When it comes to motivation, many struggle to consistently follow up with actions we deem important. However, we believe if we could only heighten motivation, we would accomplish our goals with ease.|
The struggle lies in aligning our hearts with our heads. We know what we should do (eat well, exercise consistently, get enough sleep), but how do we cross the bridge to wanting to do so? Thus, while we are often clear on what logically needs to be done to move forward to improve our health and professional and personal lives, the steps to get there and the daily motivation required to stay on track elude us.
Whether your motivation levels have been lacking lately or you've experienced a lifetime of unrecognized potential, know that motivation isn't just something you're born with or without. No matter your goals or intentions, there are strategies to increase daily motivation to help you finally follow through with your good intentions.
1. Link your core values to your motivation.
The next time you have difficulty finding inspiration to follow through on an action you deem valuable, ask different questions: "What is the purpose behind my wanting to get this done?" "How will completing this benefit me?" "What is the downside if I choose not to follow through?" In answering those questions honestly, you reveal your core values.
Core values are traits or qualities that represent your highest priorities, deeply held beliefs and fundamental driving forces.

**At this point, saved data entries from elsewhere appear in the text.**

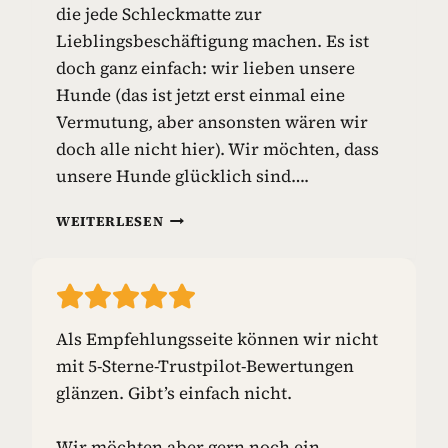
die jede Schleckmatte zur
I
E
Lieblingsbeschäftigung machen. Es ist
L
doch ganz einfach: wir lieben unsere
Z
Hunde (das ist jetzt erst einmal eine
E
Vermutung, aber ansonsten wären wir
U
G
doch alle nicht hier). Wir möchten, dass
unsere Hunde glücklich sind….
S
WEITERLESEN
C
H
L
E
C
Als Empfehlungsseite können wir nicht
K
mit 5-Sterne-Trustpilot-Bewertungen
M
A
glänzen. Gibt’s einfach nicht.
T
T
Wir möchten aber gern noch ein
E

Create motivation that aligns with your core values, and your behaviors will follow.
Unless you have worked with a certified coach or taken a targeted Values Assessment, you may not intrinsically understand your true core values—and that's okay. It takes time, introspection and self-examination to define them, so give yourself the opportunity to sit down and reflect on your inner energy. Clarity leads to behaviors that support living in congruence with your values; as a result, motivation skyrockets.
2. Don't wait for motivation to peak—let action peak your motivation.
Often the greatest motivation occurs after we get into action. If we wait for our motivation to peak, we may never get going. In fact, the sense of accomplishment and feel-good hormones that feed our brain when we have done the work is motivation to repeat it in the future. Good behavior begets more good behavior. In time, the benefits of consistency become valuable to us as part of our core values.
3. Set schedules and rituals for taking action.
Once you know your reasons "why," intentionally schedule time in your week to follow through on your goals. Plan for grocery shopping to buy nutritious foods, put on walking shoes first thing every morning, schedule your workouts, shut down all technology by 9 p.m. so you can get to bed on time—each time you schedule a task and complete it, you're rewiring your brain. Schedules and rituals put actions on autopilot. Rather than asking, "Am I feeling motivated?", you'll habitually follow through instead.
4. Keep going even when the motivation fades.
Discomfort is temporary. Getting through the workout, resisting the donut, finishing the project—within a short time, it is complete and discomfort fades.
Accomplishment is a powerful drug. That feeling is far superior to temporary disappointment. Each time you complete a positive step, you are laying the foundation for living life in congruence with your values.
There will be days when it is excruciatingly hard to start, but remember that it will always be worth finishing. The act of showing up and having the courage to do the work (especially when you are not feeling motivated) is a victory worth celebrating.